The Vector Autoregression (VAR) method models the next step in each time series using an AR model. It is the generalization of AR to multiple parallel time series, e.g. multivariate time series.

  • Vector Moving Average(VMA)

We leave out the exogenous regressor but now include the constant term.

  • Vector Autoregression Moving Average(VARMA)

This method models the next step in each time series using an ARMA model. It is the generalization of ARMA to multiple parallel time series, e.g. multivariate time series. However, for the above models, they work best when dealing with fewer feature variables, therefore, it also takes a long time for the model and the more the number of features, the longer it takes to train the model.

  • XG BOOST

XGBoost is an optimized distributed gradient boosting library designed to be highly efficient, flexible and portable. It implements machine learning algorithms under the Gradient Boosting framework.

  • LSTM

Sequential class model is a linear stack of Layers. You can create a Sequential model and define all of the layers in the constructor. We have used;

LSTM Layer

Dense Layer

Why are we using LSTM Layer? Typical RNN uses information from the previous step to predict the output. But if only the previous step is not enough, that is long term dependency. If we use RNN using all previous steps ,the explosion/vanishing gradient problem is encountered.

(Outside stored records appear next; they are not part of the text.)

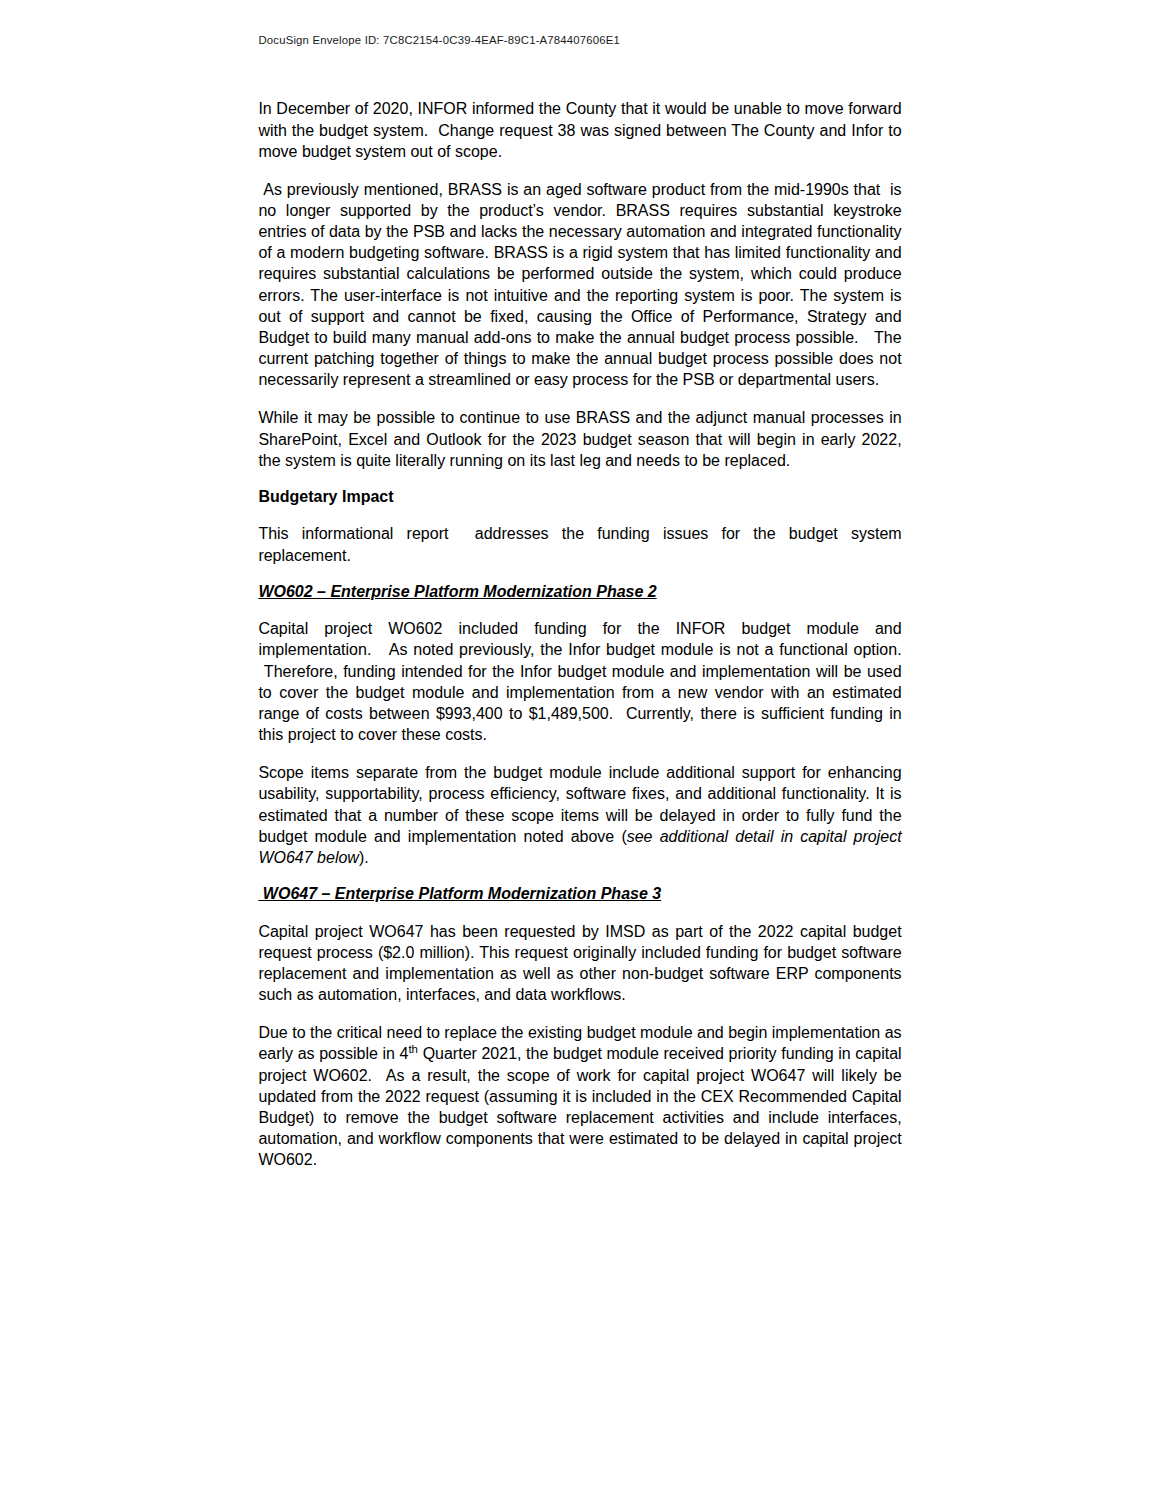DocuSign Envelope ID: 7C8C2154-0C39-4EAF-89C1-A784407606E1
In December of 2020, INFOR informed the County that it would be unable to move forward with the budget system. Change request 38 was signed between The County and Infor to move budget system out of scope.
As previously mentioned, BRASS is an aged software product from the mid-1990s that is no longer supported by the product’s vendor. BRASS requires substantial keystroke entries of data by the PSB and lacks the necessary automation and integrated functionality of a modern budgeting software. BRASS is a rigid system that has limited functionality and requires substantial calculations be performed outside the system, which could produce errors. The user-interface is not intuitive and the reporting system is poor. The system is out of support and cannot be fixed, causing the Office of Performance, Strategy and Budget to build many manual add-ons to make the annual budget process possible. The current patching together of things to make the annual budget process possible does not necessarily represent a streamlined or easy process for the PSB or departmental users.
While it may be possible to continue to use BRASS and the adjunct manual processes in SharePoint, Excel and Outlook for the 2023 budget season that will begin in early 2022, the system is quite literally running on its last leg and needs to be replaced.
Budgetary Impact
This informational report addresses the funding issues for the budget system replacement.
WO602 – Enterprise Platform Modernization Phase 2
Capital project WO602 included funding for the INFOR budget module and implementation. As noted previously, the Infor budget module is not a functional option. Therefore, funding intended for the Infor budget module and implementation will be used to cover the budget module and implementation from a new vendor with an estimated range of costs between $993,400 to $1,489,500. Currently, there is sufficient funding in this project to cover these costs.
Scope items separate from the budget module include additional support for enhancing usability, supportability, process efficiency, software fixes, and additional functionality. It is estimated that a number of these scope items will be delayed in order to fully fund the budget module and implementation noted above (see additional detail in capital project WO647 below).
WO647 – Enterprise Platform Modernization Phase 3
Capital project WO647 has been requested by IMSD as part of the 2022 capital budget request process ($2.0 million). This request originally included funding for budget software replacement and implementation as well as other non-budget software ERP components such as automation, interfaces, and data workflows.
Due to the critical need to replace the existing budget module and begin implementation as early as possible in 4th Quarter 2021, the budget module received priority funding in capital project WO602. As a result, the scope of work for capital project WO647 will likely be updated from the 2022 request (assuming it is included in the CEX Recommended Capital Budget) to remove the budget software replacement activities and include interfaces, automation, and workflow components that were estimated to be delayed in capital project WO602.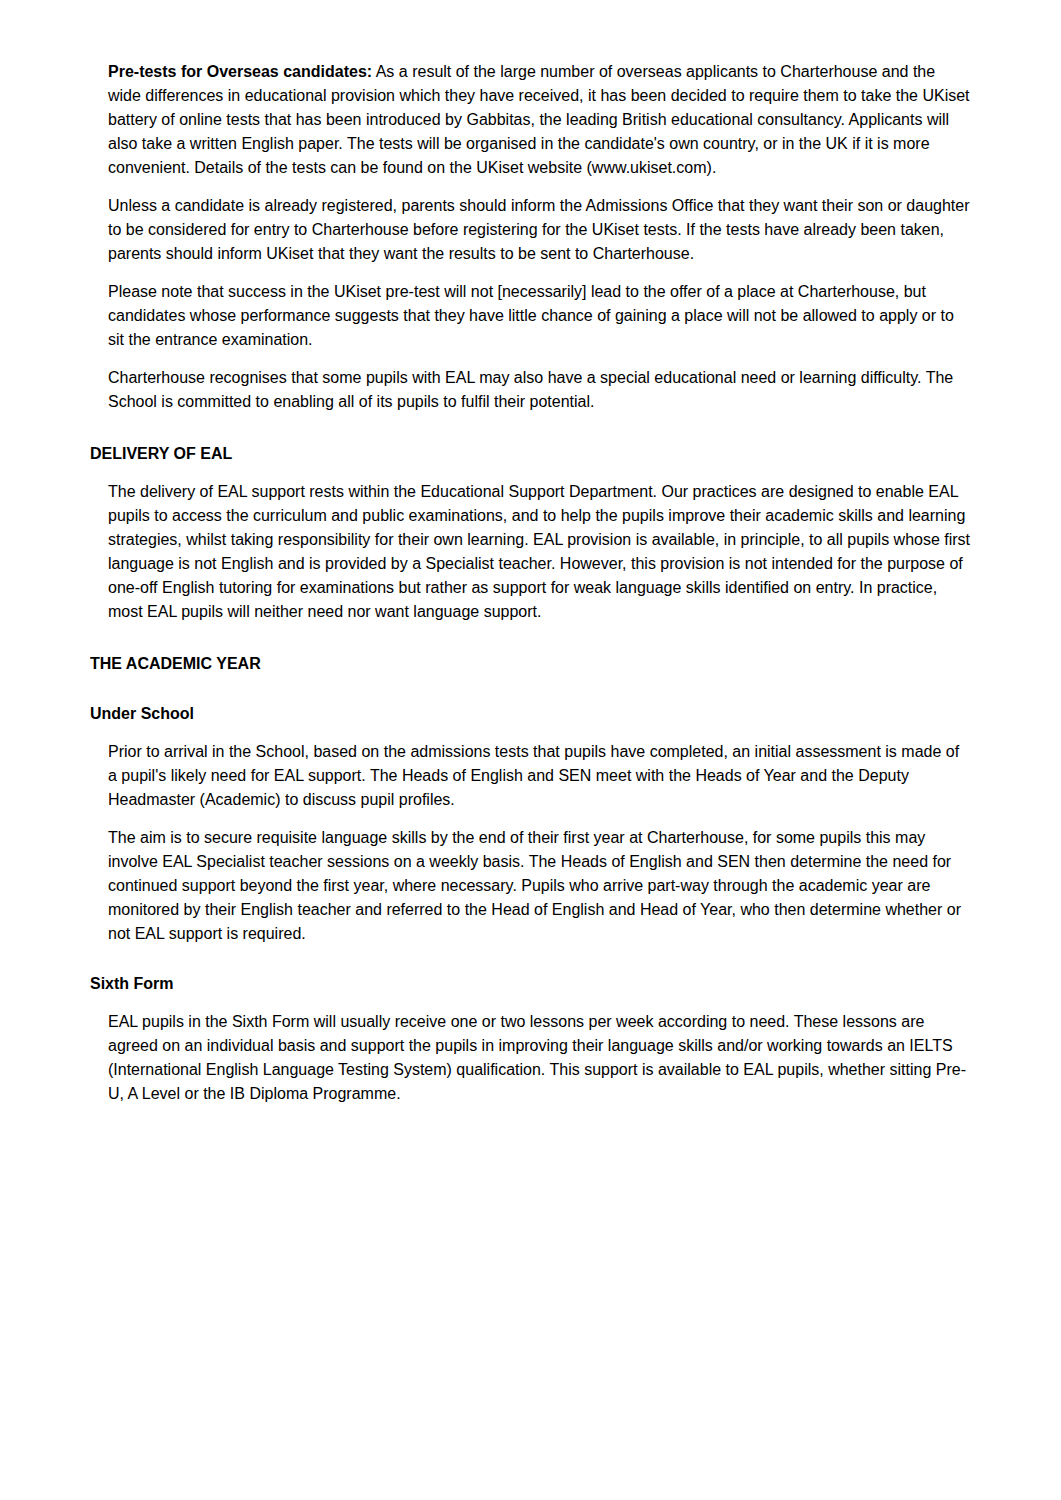Pre-tests for Overseas candidates: As a result of the large number of overseas applicants to Charterhouse and the wide differences in educational provision which they have received, it has been decided to require them to take the UKiset battery of online tests that has been introduced by Gabbitas, the leading British educational consultancy. Applicants will also take a written English paper. The tests will be organised in the candidate's own country, or in the UK if it is more convenient. Details of the tests can be found on the UKiset website (www.ukiset.com).
Unless a candidate is already registered, parents should inform the Admissions Office that they want their son or daughter to be considered for entry to Charterhouse before registering for the UKiset tests. If the tests have already been taken, parents should inform UKiset that they want the results to be sent to Charterhouse.
Please note that success in the UKiset pre-test will not [necessarily] lead to the offer of a place at Charterhouse, but candidates whose performance suggests that they have little chance of gaining a place will not be allowed to apply or to sit the entrance examination.
Charterhouse recognises that some pupils with EAL may also have a special educational need or learning difficulty. The School is committed to enabling all of its pupils to fulfil their potential.
Delivery of EAL
The delivery of EAL support rests within the Educational Support Department. Our practices are designed to enable EAL pupils to access the curriculum and public examinations, and to help the pupils improve their academic skills and learning strategies, whilst taking responsibility for their own learning. EAL provision is available, in principle, to all pupils whose first language is not English and is provided by a Specialist teacher. However, this provision is not intended for the purpose of one-off English tutoring for examinations but rather as support for weak language skills identified on entry. In practice, most EAL pupils will neither need nor want language support.
The Academic Year
Under School
Prior to arrival in the School, based on the admissions tests that pupils have completed, an initial assessment is made of a pupil's likely need for EAL support. The Heads of English and SEN meet with the Heads of Year and the Deputy Headmaster (Academic) to discuss pupil profiles.
The aim is to secure requisite language skills by the end of their first year at Charterhouse, for some pupils this may involve EAL Specialist teacher sessions on a weekly basis. The Heads of English and SEN then determine the need for continued support beyond the first year, where necessary. Pupils who arrive part-way through the academic year are monitored by their English teacher and referred to the Head of English and Head of Year, who then determine whether or not EAL support is required.
Sixth Form
EAL pupils in the Sixth Form will usually receive one or two lessons per week according to need. These lessons are agreed on an individual basis and support the pupils in improving their language skills and/or working towards an IELTS (International English Language Testing System) qualification. This support is available to EAL pupils, whether sitting Pre-U, A Level or the IB Diploma Programme.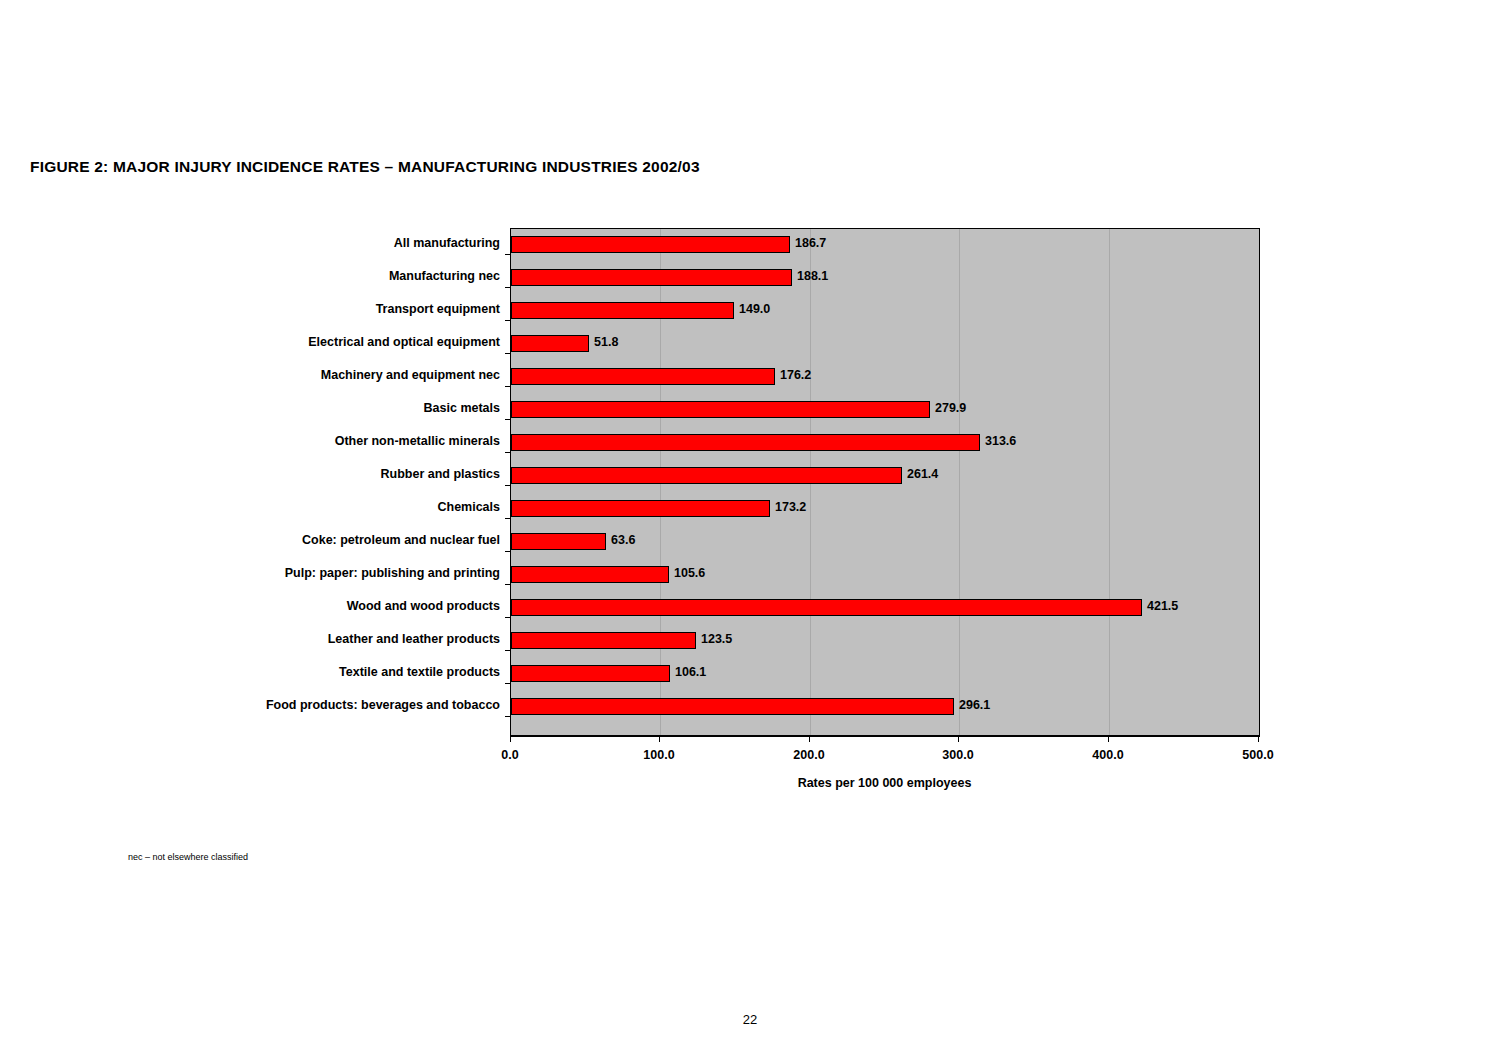FIGURE 2: MAJOR INJURY INCIDENCE RATES – MANUFACTURING INDUSTRIES 2002/03
All manufacturing
Manufacturing nec
Transport equipment
Electrical and optical equipment
Machinery and equipment nec
Basic metals
Other non-metallic minerals
Rubber and plastics
Chemicals
Coke: petroleum and nuclear fuel
Pulp: paper: publishing and printing
Wood and wood products
Leather and leather products
Textile and textile products
Food products: beverages and tobacco
186.7
188.1
149.0
51.8
176.2
279.9
313.6
261.4
173.2
63.6
105.6
421.5
123.5
106.1
296.1
0.0
100.0
200.0
300.0
400.0
500.0
Rates per 100 000 employees
nec – not elsewhere classified
22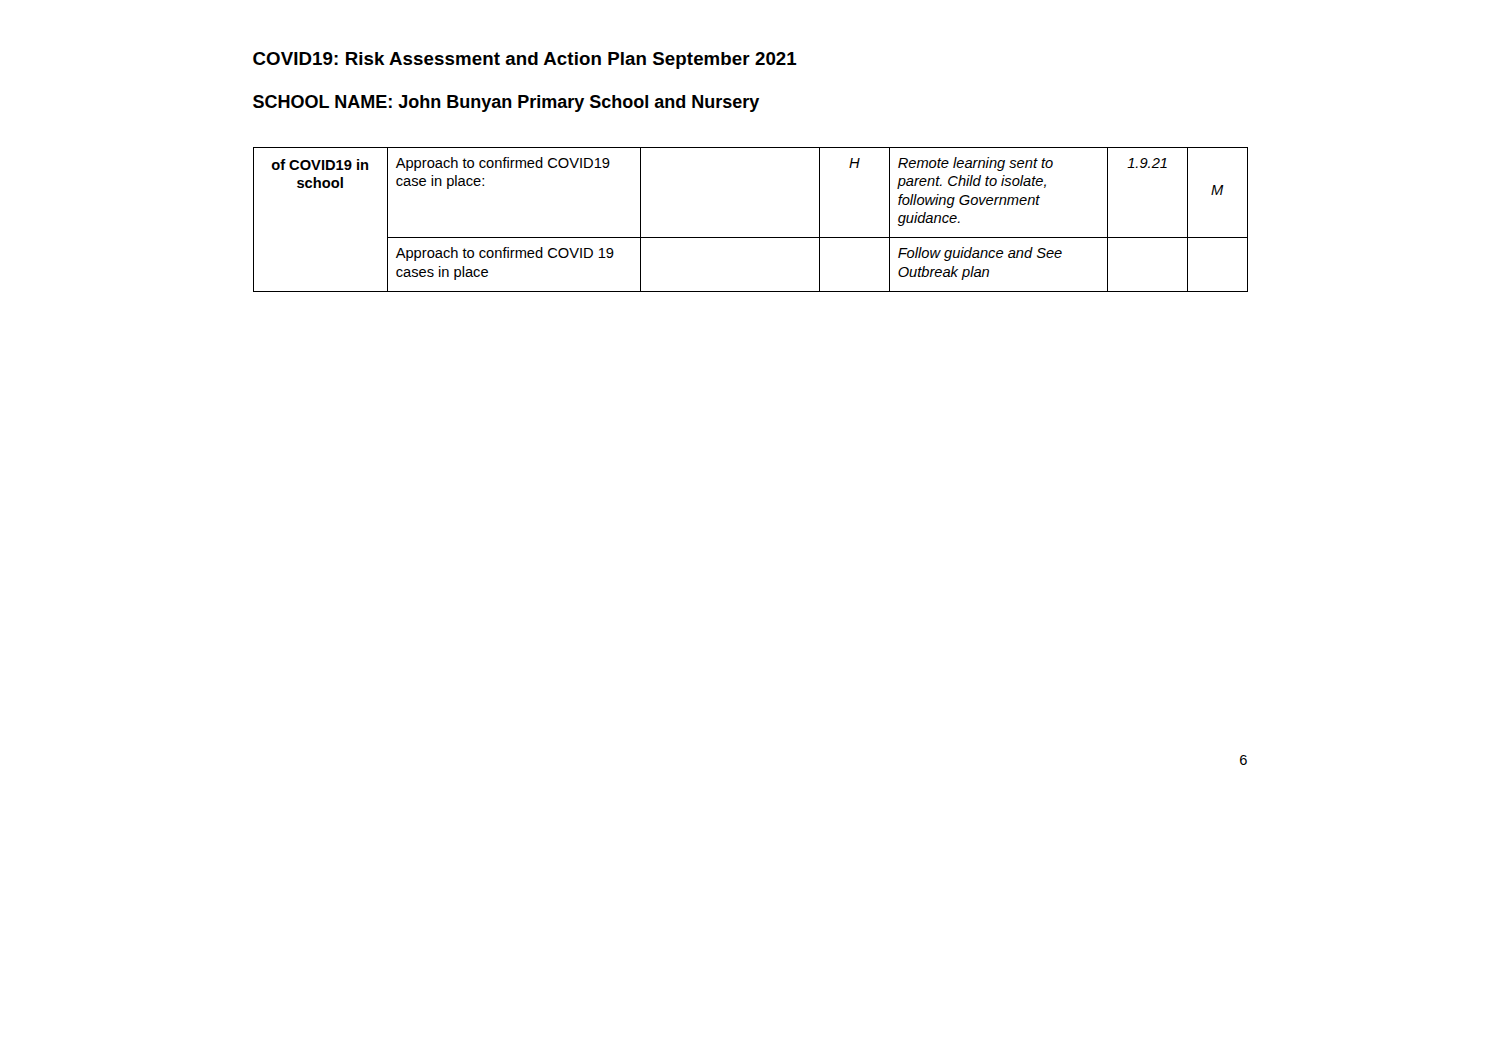COVID19: Risk Assessment and Action Plan September 2021
SCHOOL NAME: John Bunyan Primary School and Nursery
| of COVID19 in school | Approach to confirmed COVID19 case in place: | | H | Remote learning sent to parent. Child to isolate, following Government guidance. | 1.9.21 | M |
| Approach to confirmed COVID 19 cases in place | | | Follow guidance and See Outbreak plan | | |
6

The above work can be found through the following link: Electricity consumption predictor model

Conclusion

XGB model performed quite well with an

  1. RMSE score of 82.44%

  2. MAPE of 19.4%

LSTM Performance:

  1. RMSE score of 126.69

  2. MAPE of 25.39%

From the above summary of the models used, we came to a conclusion that XG Boost would be a better model since XGB had a lower MAPE compared to LSTM.

That said, we trust the XGBoost model performance more than the LSTM model.

However, more Hyperparameter tuning and also cross validation can be done in a bid to reduce the Mean Percentage error of the model.